Warum so kompliziert über VBS?
Einfach mit dem Button beim Ereigniss klicken die Funktion "Starte Programm" (Findet man unter Sonstige Funktionen) auswählen. Als Parameter kann man dann auch noch den Dateinamen, von der Datei die mit dem Programm geöffnet werden soll, übergeben.

Gruß euro


----------



## marlob (17 Januar 2011)

euro schrieb:


> Warum so kompliziert über VBS?
> Einfach mit dem Button beim Ereigniss klicken die Funktion "Starte Programm" (Findet man unter Sonstige Funktionen) auswählen. Als Parameter kann man dann auch noch den Dateinamen, von der Datei die mit dem Programm geöffnet werden soll, übergeben.
> 
> Gruß euro


Weil wir hier bei WinCC sind und nicht bei WinCC *flexible*


----------



## bastimeister (20 Januar 2011)

Hallo Marlob deine Bemerkung:


> Weil wir hier bei WinCC sind und nicht bei WinCC *flexible*


 
Ist leider nicht ganz richtig den das *geht auch in* *WinCC V7.0*!

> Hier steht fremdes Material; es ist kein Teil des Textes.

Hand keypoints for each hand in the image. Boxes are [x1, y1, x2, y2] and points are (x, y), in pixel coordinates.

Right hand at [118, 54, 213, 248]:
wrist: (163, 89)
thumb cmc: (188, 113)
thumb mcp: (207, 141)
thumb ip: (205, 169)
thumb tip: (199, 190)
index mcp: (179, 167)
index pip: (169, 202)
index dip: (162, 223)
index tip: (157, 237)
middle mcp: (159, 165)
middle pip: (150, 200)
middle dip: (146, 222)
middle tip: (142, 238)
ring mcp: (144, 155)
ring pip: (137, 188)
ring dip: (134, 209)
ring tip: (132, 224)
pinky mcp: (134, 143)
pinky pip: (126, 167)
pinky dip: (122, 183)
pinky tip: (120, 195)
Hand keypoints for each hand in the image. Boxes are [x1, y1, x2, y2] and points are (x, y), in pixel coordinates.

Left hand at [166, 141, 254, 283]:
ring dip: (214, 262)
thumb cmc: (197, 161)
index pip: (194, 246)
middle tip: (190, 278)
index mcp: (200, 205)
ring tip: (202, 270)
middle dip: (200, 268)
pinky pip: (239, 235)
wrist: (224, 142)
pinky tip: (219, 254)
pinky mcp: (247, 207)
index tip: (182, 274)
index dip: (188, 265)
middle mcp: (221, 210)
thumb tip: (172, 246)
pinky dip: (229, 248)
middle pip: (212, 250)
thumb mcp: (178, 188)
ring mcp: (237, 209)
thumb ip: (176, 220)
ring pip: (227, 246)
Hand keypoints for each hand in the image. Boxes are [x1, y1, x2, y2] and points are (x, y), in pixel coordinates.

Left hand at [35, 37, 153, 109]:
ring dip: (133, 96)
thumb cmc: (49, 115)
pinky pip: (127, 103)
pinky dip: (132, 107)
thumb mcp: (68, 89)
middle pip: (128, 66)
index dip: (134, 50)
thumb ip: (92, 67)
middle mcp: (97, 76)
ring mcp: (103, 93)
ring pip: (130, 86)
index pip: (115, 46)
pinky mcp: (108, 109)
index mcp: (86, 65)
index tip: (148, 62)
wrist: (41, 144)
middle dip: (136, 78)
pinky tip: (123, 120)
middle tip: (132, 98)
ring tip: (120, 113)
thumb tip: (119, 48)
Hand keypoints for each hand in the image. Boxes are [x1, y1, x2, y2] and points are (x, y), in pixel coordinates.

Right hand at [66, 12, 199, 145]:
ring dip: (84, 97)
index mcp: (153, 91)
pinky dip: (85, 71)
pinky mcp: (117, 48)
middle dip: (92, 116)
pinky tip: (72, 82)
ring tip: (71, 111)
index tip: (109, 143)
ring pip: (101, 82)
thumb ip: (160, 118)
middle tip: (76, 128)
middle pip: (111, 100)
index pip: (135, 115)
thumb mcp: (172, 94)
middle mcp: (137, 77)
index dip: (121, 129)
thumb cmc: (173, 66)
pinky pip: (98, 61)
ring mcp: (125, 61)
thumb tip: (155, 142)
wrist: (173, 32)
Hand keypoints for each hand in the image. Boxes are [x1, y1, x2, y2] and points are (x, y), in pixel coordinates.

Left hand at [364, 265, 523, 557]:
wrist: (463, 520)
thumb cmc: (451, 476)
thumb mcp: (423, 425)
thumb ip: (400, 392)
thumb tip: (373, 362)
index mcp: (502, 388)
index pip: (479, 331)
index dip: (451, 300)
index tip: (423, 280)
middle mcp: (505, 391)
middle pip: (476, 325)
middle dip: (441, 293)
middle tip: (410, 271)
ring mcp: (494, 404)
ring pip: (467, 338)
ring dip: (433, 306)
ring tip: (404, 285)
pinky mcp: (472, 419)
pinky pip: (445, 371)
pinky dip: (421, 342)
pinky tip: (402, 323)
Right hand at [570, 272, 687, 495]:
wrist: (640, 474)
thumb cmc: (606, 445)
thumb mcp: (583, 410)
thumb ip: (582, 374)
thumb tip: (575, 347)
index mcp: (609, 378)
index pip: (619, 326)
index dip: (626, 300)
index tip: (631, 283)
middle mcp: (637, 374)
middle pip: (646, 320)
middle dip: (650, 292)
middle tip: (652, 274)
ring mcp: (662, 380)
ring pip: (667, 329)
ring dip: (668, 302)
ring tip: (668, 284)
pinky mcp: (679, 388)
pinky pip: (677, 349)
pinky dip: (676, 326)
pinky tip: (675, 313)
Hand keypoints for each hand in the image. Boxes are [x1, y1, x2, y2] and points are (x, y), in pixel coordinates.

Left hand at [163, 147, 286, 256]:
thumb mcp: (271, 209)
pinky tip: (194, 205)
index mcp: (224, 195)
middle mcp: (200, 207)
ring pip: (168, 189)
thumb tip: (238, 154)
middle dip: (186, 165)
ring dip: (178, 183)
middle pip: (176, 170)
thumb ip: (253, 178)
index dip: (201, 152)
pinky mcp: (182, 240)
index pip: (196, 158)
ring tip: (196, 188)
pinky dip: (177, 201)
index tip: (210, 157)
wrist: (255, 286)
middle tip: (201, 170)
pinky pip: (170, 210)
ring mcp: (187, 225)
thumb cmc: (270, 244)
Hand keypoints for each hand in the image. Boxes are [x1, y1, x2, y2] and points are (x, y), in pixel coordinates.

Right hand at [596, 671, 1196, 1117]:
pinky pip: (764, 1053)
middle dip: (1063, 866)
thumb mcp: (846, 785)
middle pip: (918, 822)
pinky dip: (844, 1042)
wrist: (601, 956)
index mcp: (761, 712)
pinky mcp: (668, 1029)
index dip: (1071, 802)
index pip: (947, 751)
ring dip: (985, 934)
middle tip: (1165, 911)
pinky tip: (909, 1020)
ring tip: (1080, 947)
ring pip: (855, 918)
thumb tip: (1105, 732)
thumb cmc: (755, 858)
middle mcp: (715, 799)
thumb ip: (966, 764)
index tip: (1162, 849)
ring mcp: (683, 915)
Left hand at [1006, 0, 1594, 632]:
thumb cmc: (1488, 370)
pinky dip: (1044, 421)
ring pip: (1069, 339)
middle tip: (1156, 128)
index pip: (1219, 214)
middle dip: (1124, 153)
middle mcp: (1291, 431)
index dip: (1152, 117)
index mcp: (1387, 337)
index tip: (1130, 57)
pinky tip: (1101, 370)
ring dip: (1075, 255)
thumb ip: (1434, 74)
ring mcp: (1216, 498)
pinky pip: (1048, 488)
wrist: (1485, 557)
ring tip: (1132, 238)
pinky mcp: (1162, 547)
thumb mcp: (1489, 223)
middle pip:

Öffne mal den *GraficDesigner* und schau dort mal rechtts unter "*DynamicWissard*" -> unter "*Systemfuntionen*"
gleich der allererste Punkt: "*Andere Applikation Starten*"

So kann man sogar aus WinCC heraus WinCC-flexibel starten!

Andersrum funktioniert das leider nicht!

Also ist wirklich einfacher als man denkt, man muss nur mal wieder das ganze finden, bzw. wissen wonach man suchen soll (inder Hilfe)... Hab ich selber bei Siemens manchmal so m


----------



## marlob (20 Januar 2011)

WinCC 7 habe ich noch nicht.
Aber meine Bemerkung bezog sich hauptsächlich auf das "StarteProgramme" und das ist eine flexible Funktion.
Aber trotzdem Danke für den Hinweis.


----------